Researchers also calculated that the interventions had caused the
reproduction number — how many people someone with the virus infects
— to drop by an average of 82 percent, to below 1.0.

“Our results show that major non-pharmaceutical interventions, and
lockdown in particular, have had a large effect on reducing
transmission,” the authors said in the study, published in Nature
Research.

“Continued intervention should be considered to keep transmission
of SARS-CoV-2 under control.”

The researchers estimated that cumulatively between 12 and 15
million people had been infected in the period — or between 3.2 and 4
percent of the population of the 11 nations.

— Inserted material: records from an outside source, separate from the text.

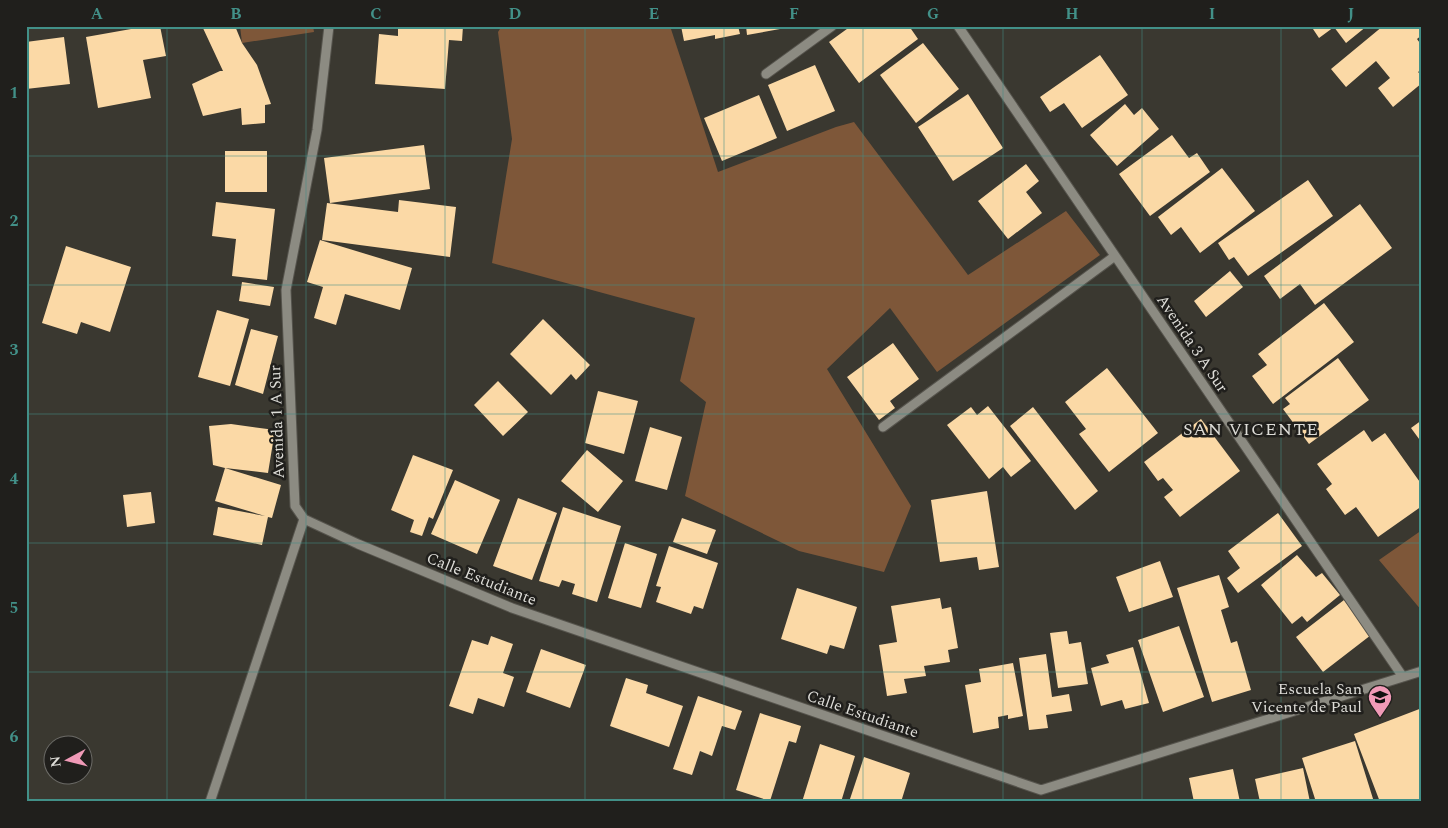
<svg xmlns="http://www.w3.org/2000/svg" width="1448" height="828" font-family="Spectral,serif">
	<rect width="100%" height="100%" fill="#3a3830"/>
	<path fill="#7e5739" d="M 240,26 L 313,26 L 314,32 L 242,43 Z
		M 502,26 L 670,26 L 718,172 L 836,127 L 854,122 L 968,275 L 1066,211 L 1100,255 L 937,372 L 890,308 L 827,369 L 911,506 L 884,572 L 799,551 L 685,496 L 706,402 L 680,381 L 695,318 L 492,263 L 512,139 L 498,32 Z
		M 1422,530 L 1422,611 L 1379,560 Z"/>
	<path fill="#fbd9a6" d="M 148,26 L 160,26 L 166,56 L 143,60 L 151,98 L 98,108 L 86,37 Z
		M 202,26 L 235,26 L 242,43 L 257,65 L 271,104 L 265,105 L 265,123 L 242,125 L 241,108 L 203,116 L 192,84 L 220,71 L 223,71 Z
		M 398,26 L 463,26 L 462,41 L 449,40 L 445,89 L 375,84 L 379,34 L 398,36 Z
		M 681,26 L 738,26 L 740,34 L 715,39 L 715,35 L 684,41 Z
		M 746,26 L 791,26 L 791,27 L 747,35 Z
		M 851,26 L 909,26 L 918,39 L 859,83 L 829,42 Z
		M 1311,26 L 1367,26 L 1346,43 L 1334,27 L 1319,38 Z
		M 1383,26 L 1422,26 L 1422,35 L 1417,39 L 1422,46 L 1422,69 L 1418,72 L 1422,76 L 1422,83 L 1393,107 L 1378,88 L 1390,78 L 1376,61 L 1346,87 L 1331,69 Z
		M 64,37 L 70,84 L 26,89 L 26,42 Z
		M 923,43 L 959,89 L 916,123 L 880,75 Z
		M 1100,55 L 1128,95 L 1082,128 L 1064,103 L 1050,112 L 1040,97 Z
		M 815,65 L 835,111 L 787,131 L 768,85 Z
		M 968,94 L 1003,148 L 953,181 L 918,127 Z
		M 759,95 L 777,138 L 722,161 L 704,118 Z
		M 1125,104 L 1134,115 L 1142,108 L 1159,129 L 1117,166 L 1090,135 Z
		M 1172,135 L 1189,158 L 1197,153 L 1210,172 L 1150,216 L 1119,174 Z
		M 424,145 L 430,189 L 330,203 L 324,158 Z
		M 225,151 L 267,151 L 267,192 L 225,192 Z
		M 1026,164 L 1039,181 L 1026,192 L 1042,213 L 1008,239 L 978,201 Z
		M 1222,168 L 1255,211 L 1200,253 L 1181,227 L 1171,235 L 1158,217 Z
		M 1308,180 L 1333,216 L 1248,276 L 1234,257 L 1229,260 L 1218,243 Z
		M 399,200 L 456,207 L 450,257 L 322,240 L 327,203 L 398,212 Z
		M 216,202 L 275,209 L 267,280 L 232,276 L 236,239 L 212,236 Z
		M 1360,204 L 1392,248 L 1315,305 L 1300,284 L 1280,299 L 1264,276 Z
		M 320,240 L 412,268 L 400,310 L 345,294 L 336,325 L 314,318 L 323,287 L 307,282 Z
		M 66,246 L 131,267 L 110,332 L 81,322 L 77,334 L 42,323 Z
		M 1230,271 L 1243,287 L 1206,317 L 1194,301 Z
		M 242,282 L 274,287 L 270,306 L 239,301 Z
		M 1324,303 L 1354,342 L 1273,404 L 1252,376 L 1267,365 L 1258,354 Z
		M 217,310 L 249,319 L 230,386 L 198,377 Z
		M 543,319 L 590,365 L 576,380 L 571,374 L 551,395 L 510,354 Z
		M 251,329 L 278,336 L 263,394 L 235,385 Z
		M 893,343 L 919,379 L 890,401 L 895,408 L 879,420 L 847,377 Z
		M 1338,358 L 1369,400 L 1309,444 L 1283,409 L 1290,404 L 1285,398 Z
		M 1107,368 L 1158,433 L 1109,472 L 1079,434 L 1086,429 L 1065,402 Z
		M 498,381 L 528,412 L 503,436 L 474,405 Z
		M 598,391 L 638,401 L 624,454 L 585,443 Z
		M 988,406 L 1031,461 L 1011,477 L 1003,467 L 989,479 L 947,425 L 971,407 L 977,415 Z
		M 1033,407 L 1098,491 L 1075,510 L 1010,426 Z
		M 1201,419 L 1240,471 L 1180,517 L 1164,497 L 1173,490 L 1163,478 L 1158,481 L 1144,462 Z
		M 1422,420 L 1422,443 L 1411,428 Z
		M 231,424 L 275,430 L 268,473 L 225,468 L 281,485 L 272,518 L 268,517 L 262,545 L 213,535 L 218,507 L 265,516 L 215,501 L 225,468 L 213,465 L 209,426 Z
		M 650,427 L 682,437 L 667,490 L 635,481 Z
		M 1364,430 L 1372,442 L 1385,433 L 1422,485 L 1422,506 L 1378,537 L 1356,507 L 1345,515 L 1326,489 L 1332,484 L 1317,464 Z
		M 587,450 L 623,481 L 598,512 L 561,481 Z
		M 413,455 L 453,470 L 433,519 L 429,517 L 422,536 L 410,532 L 414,520 L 391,510 Z
		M 455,480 L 500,500 L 477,554 L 431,534 Z
		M 987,491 L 999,567 L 979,570 L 977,557 L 940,562 L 931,500 Z
		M 151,492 L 155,523 L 127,527 L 123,495 Z
		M 518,498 L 557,513 L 532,580 L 493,566 Z
		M 563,507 L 621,526 L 597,602 L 572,594 L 575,584 L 562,580 L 559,587 L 539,581 Z
		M 1278,513 L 1302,546 L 1238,593 L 1227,578 L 1240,568 L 1228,551 Z
		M 682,518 L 716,530 L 707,554 L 673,542 Z
		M 625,543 L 657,554 L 641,608 L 608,598 Z
		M 669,546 L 718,563 L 703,609 L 694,606 L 691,614 L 656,602 L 661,587 L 656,586 Z
		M 1297,555 L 1316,577 L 1322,573 L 1340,595 L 1307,622 L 1302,616 L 1292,624 L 1261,585 Z
		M 1160,561 L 1173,597 L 1129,612 L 1116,577 Z
		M 1219,575 L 1229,607 L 1221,610 L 1231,643 L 1237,641 L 1251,690 L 1212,702 L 1177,588 Z
		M 797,588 L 857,607 L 844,649 L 830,645 L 827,654 L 781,639 Z
		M 940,598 L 942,609 L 951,607 L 958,648 L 948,650 L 950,662 L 924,666 L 926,676 L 904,679 L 907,693 L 887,696 L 879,645 L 897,642 L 891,606 Z
		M 1344,600 L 1371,635 L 1323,672 L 1296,637 Z
		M 1179,626 L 1204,697 L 1163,712 L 1138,640 Z
		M 1067,631 L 1069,644 L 1081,642 L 1088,684 L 1058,688 L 1050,633 Z
		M 491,636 L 513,644 L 503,673 L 514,677 L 504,707 L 478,698 L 473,714 L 449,706 L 472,640 L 488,645 Z
		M 1133,647 L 1149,703 L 1125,709 L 1122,700 L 1101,706 L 1091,668 L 1109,663 L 1106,655 Z
		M 541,649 L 586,665 L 570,708 L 526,692 Z
		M 1046,654 L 1052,697 L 1069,694 L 1072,711 L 1046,715 L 1048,728 L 1029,730 L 1019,658 Z
		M 1013,663 L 1023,716 L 1008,719 L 1008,715 L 998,717 L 999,728 L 973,733 L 965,685 L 981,682 L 979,669 Z
		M 626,678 L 648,685 L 646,693 L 683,706 L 669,747 L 610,726 Z
		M 698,696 L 742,711 L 735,730 L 722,726 L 712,756 L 700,751 L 692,775 L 673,769 Z
		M 1422,708 L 1422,802 L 1380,802 L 1354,734 Z
		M 760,713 L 801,726 L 796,743 L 789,741 L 770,801 L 736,790 Z
		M 1355,741 L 1374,802 L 1316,802 L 1302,758 Z
		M 820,744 L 855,756 L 841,802 L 802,802 Z
		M 864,757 L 910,773 L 901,802 L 849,802 Z
		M 1303,768 L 1310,802 L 1260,802 L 1255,779 Z
		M 1233,769 L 1240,802 L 1194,802 L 1189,778 Z"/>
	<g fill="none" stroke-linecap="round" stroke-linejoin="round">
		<g stroke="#56544d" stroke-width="11">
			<path id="minor" d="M 958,26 L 1403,677
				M 766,74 L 832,26
				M 883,427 L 1115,256
				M 304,519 L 358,544 L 512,608 L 1041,790 L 1422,671
				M 304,519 L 295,506 L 286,290 L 317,130 L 329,26
				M 210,802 L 304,519"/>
		</g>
		<use href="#minor" stroke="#8c8b82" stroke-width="9"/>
	</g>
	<path fill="none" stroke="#429088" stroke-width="1" stroke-opacity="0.55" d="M 167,26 L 167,802M 306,26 L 306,802M 445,26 L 445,802M 585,26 L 585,802M 724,26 L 724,802M 863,26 L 863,802M 1003,26 L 1003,802M 1142,26 L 1142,802M 1281,26 L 1281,802M 26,156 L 1422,156M 26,285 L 1422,285M 26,414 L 1422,414M 26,543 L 1422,543M 26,672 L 1422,672"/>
	<defs>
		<g id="school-pin" transform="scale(1.25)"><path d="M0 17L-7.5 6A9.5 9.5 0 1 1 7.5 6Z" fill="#f09ab7" stroke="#201f1c"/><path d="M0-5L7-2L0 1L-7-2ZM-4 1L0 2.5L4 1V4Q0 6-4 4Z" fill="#111"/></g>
	</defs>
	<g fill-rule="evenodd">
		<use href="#school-pin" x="1380" y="697"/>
	</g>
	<g text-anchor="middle" stroke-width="5" stroke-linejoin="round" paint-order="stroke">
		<g font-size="16" fill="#dddcd7" stroke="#201f1c">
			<text transform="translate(1193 343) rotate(56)" y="6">Avenida 3 A Sur</text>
			<text transform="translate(276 422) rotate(-92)" y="6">Avenida 1 A Sur</text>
			<text transform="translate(482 578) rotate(22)" y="6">Calle Estudiante</text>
			<text transform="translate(863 713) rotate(19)" y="6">Calle Estudiante</text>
		</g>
		<g font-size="16" fill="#dddcd7" stroke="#201f1c" text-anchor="end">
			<text x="1362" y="694">Escuela San<tspan x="1362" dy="18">Vicente de Paul</tspan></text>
		</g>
		<g font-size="18" letter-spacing="1" fill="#dddcd7" stroke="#201f1c">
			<text x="1251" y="435">SAN VICENTE</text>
		</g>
	</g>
	<rect width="1448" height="828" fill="none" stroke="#201f1c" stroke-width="55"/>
	<g transform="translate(68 760) rotate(263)"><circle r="24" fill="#201f1c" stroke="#6c6b67"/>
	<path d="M0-4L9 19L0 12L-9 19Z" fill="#f09ab7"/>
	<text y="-8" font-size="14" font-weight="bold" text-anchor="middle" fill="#dddcd7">N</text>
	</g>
	<rect x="28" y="28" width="1392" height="772" fill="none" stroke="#429088" stroke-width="2"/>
	<g font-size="16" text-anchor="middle" font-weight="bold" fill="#429088">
		<text x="97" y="19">A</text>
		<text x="236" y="19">B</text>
		<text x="376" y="19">C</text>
		<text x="515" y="19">D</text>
		<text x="654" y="19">E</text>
		<text x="794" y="19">F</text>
		<text x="933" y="19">G</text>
		<text x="1072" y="19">H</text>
		<text x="1212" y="19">I</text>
		<text x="1351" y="19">J</text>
		<text x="14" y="98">1</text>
		<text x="14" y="226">2</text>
		<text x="14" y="355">3</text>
		<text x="14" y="484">4</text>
		<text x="14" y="613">5</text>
		<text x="14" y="742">6</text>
	</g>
</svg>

This fluctuated significantly between countries, with only 710,000
people in Germany thought to have caught the virus, or 0.85 percent of
the population.

That compares with Belgium, with the highest infection rate of the
countries at 8 percent, and Spain, where some 5.5 percent of the
population, or 2.6 million people, were estimated to have been
infected.

– ‘Large health benefits’ –

The authors said that since interventions such as restrictions on
public events and school closures were imposed in quick succession, it
is difficult to tease out the effect of each one separately.

But they found that lockdown measures taken as a whole did have an
identifiable and “substantial” effect, reducing transmission by an
estimated 81 percent.

The 11 nations were: Germany, France, Italy, Britain, Spain,
Belgium, Austria, Denmark, Norway, Sweden and Switzerland.

The authors acknowledged that one limitation of their model was
that it assumes each measure had the same effect on all countries,
whereas in reality “there was variation in how effective lockdown was
in different countries”.

In a separate study, also published in Nature, researchers from UC
Berkeley used a different method — econometric modelling used to
assess how policies affect economic growth — to evaluate containment
policies in China, South Korea, Italy, Iran, France and the United
States.

Researchers used data on daily infection rates and the timings of
hundreds of localised interventions up until April 6. They then
compared infection growth rates before and after those policies were
implemented.

By comparing this to a scenario in which no policies had been put
in place, they estimated that the interventions may have prevented or
delayed around 62 million confirmed cases of COVID-19 across the six
countries.

They said this corresponded to averting around 530 million total infections.